La oración que enseñó el ángel a los tres pastorcitos de Fátima en el otoño de 1916, antes de las apariciones de mayo del año siguiente, dice así: «Santísima Trinidad, Padre, Hijo y Espíritu Santo, yo te adoro profundamente y te ofrezco el Preciosísimo Cuerpo, Sangre, Alma y Divinidad de nuestro Señor Jesucristo, presente en todos los Sagrarios del mundo, en reparación de los ultrajes con los que Él es ofendido. Por los méritos infinitos del Sagrado Corazón de Jesús y del Inmaculado Corazón de María, te pido la conversión de los pecadores».
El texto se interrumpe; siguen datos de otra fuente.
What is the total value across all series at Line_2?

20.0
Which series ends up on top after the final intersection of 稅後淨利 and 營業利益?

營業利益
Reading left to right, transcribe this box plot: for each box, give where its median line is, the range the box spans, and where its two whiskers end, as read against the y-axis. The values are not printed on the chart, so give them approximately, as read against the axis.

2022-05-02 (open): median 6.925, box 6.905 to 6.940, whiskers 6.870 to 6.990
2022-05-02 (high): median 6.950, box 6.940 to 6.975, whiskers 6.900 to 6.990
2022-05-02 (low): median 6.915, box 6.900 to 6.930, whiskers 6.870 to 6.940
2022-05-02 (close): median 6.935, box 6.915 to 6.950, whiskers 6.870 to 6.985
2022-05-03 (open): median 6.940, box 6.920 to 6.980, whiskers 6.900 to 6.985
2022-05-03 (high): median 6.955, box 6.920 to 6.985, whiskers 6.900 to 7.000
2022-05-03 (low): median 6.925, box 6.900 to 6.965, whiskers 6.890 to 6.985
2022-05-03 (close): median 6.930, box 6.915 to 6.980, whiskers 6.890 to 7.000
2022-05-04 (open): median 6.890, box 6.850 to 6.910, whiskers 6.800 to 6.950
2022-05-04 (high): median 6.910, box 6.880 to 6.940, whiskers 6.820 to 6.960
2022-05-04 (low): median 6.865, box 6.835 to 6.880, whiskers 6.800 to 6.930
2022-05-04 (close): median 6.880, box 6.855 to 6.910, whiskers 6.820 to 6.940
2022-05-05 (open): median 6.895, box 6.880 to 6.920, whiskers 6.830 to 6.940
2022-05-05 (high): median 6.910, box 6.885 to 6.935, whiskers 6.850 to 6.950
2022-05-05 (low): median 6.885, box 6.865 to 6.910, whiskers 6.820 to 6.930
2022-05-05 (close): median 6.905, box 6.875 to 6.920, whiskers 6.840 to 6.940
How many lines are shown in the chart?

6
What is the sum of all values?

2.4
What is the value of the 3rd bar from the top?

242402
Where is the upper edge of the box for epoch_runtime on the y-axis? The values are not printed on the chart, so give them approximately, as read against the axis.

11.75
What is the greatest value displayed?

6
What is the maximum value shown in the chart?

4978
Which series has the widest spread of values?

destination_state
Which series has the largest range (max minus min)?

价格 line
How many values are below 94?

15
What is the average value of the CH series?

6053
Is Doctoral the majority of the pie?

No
Es una oración profundamente teológica que se inicia con un acto de adoración a la Santísima Trinidad y recuerda con ello el primer misterio del Cristianismo: un solo Dios en tres Personas divinas. El acto más perfecto que puede realizar un católico es la adoración, porque por él reconoce que él es nada y Dios lo es todo; que dependemos totalmente de Él, a quien se lo debemos todo. La oración del ángel nos invita a asociarnos al sacerdote, el cual, renovando el Sacrificio en el altar ofrece algo preciosísimo como es el Cuerpo, Sangre, Alma y Divinidad de Jesucristo, que no sólo está presente en el momento de la consagración eucarística, sino también en todos los sagrarios del mundo en los que se conserva la Hostia consagrada. No se puede menos que ver una actualísima invitación a la adoración eucarística ante los sagrarios hoy abandonados y gravemente ofendidos con ultrajes, sacrilegios e indiferencias.
Igual de profunda teológicamente es la distinción entre los méritos infinitos del Sacratísimo Corazón de Jesús y la intercesión del Corazón Inmaculado de María, que no obstante están inseparablemente unidos por un mismo fuego de amor. Por eso dice Pío XII en Haurietis aquas: «Y para que la devoción al Corazón augustísimo de Jesús produzca más copiosos frutos de bien en la familia cristiana y aun en toda la humanidad, procuren los fieles unir a ella estrechamente la devoción al Inmaculado Corazón de la Madre de Dios. Ha sido voluntad de Dios que, en la obra de la Redención humana, la Santísima Virgen María estuviese inseparablemente unida con Jesucristo […] Por eso, el pueblo cristiano que por medio de María ha recibido de Jesucristo la vida divina, después de haber dado al Sagrado Corazón de Jesús el debido culto, rinda también al amantísimo Corazón de su Madre celestial parecidos obsequios de piedad».
Por los méritos infinitos del Sacratísimo Corazón de Jesús y la intercesión del Corazón Inmaculado de María, imploremos la conversión de los pobres pecadores, que es la conversión de toda la humanidad, pero, por encima de todo, nuestra conversión.